**What is needed:**
Every record shown below is to be output exactly.

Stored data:
-.-.-

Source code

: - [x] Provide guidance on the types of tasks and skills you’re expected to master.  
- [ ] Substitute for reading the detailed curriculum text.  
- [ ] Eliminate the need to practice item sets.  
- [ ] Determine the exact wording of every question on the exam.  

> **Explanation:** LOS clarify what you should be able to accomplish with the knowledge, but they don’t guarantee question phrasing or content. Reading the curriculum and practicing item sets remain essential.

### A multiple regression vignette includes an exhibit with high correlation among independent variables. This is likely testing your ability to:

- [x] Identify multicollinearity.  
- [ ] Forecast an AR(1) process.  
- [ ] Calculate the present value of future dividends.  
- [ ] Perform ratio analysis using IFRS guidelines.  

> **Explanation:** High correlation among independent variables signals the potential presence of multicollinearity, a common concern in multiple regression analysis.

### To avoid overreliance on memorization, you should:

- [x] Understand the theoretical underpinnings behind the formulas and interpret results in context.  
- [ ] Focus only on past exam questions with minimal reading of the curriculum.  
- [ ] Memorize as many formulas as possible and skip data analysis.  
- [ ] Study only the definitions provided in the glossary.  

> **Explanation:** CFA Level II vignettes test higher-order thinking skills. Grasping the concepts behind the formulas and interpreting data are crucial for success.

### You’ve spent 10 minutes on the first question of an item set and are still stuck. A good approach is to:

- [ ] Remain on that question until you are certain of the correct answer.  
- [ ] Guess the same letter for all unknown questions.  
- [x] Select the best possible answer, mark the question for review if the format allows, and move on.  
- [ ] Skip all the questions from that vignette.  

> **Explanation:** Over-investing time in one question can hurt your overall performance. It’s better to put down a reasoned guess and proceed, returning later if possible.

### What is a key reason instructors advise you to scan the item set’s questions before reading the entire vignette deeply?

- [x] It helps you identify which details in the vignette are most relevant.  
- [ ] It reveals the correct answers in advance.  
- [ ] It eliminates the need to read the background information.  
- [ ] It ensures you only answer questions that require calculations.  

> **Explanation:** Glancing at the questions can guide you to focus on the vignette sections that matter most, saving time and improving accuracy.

-.-.-

**Answer below:**
Source code

: - [x] Provide guidance on the types of tasks and skills you’re expected to master.  
- [ ] Substitute for reading the detailed curriculum text.  
- [ ] Eliminate the need to practice item sets.  
- [ ] Determine the exact wording of every question on the exam.  

> **Explanation:** LOS clarify what you should be able to accomplish with the knowledge, but they don’t guarantee question phrasing or content. Reading the curriculum and practicing item sets remain essential.

### A multiple regression vignette includes an exhibit with high correlation among independent variables. This is likely testing your ability to:

- [x] Identify multicollinearity.  
- [ ] Forecast an AR(1) process.  
- [ ] Calculate the present value of future dividends.  
- [ ] Perform ratio analysis using IFRS guidelines.  

> **Explanation:** High correlation among independent variables signals the potential presence of multicollinearity, a common concern in multiple regression analysis.

### To avoid overreliance on memorization, you should:

- [x] Understand the theoretical underpinnings behind the formulas and interpret results in context.  
- [ ] Focus only on past exam questions with minimal reading of the curriculum.  
- [ ] Memorize as many formulas as possible and skip data analysis.  
- [ ] Study only the definitions provided in the glossary.  

> **Explanation:** CFA Level II vignettes test higher-order thinking skills. Grasping the concepts behind the formulas and interpreting data are crucial for success.

### You’ve spent 10 minutes on the first question of an item set and are still stuck. A good approach is to:

- [ ] Remain on that question until you are certain of the correct answer.  
- [ ] Guess the same letter for all unknown questions.  
- [x] Select the best possible answer, mark the question for review if the format allows, and move on.  
- [ ] Skip all the questions from that vignette.  

> **Explanation:** Over-investing time in one question can hurt your overall performance. It’s better to put down a reasoned guess and proceed, returning later if possible.

### What is a key reason instructors advise you to scan the item set’s questions before reading the entire vignette deeply?

- [x] It helps you identify which details in the vignette are most relevant.  
- [ ] It reveals the correct answers in advance.  
- [ ] It eliminates the need to read the background information.  
- [ ] It ensures you only answer questions that require calculations.  

> **Explanation:** Glancing at the questions can guide you to focus on the vignette sections that matter most, saving time and improving accuracy.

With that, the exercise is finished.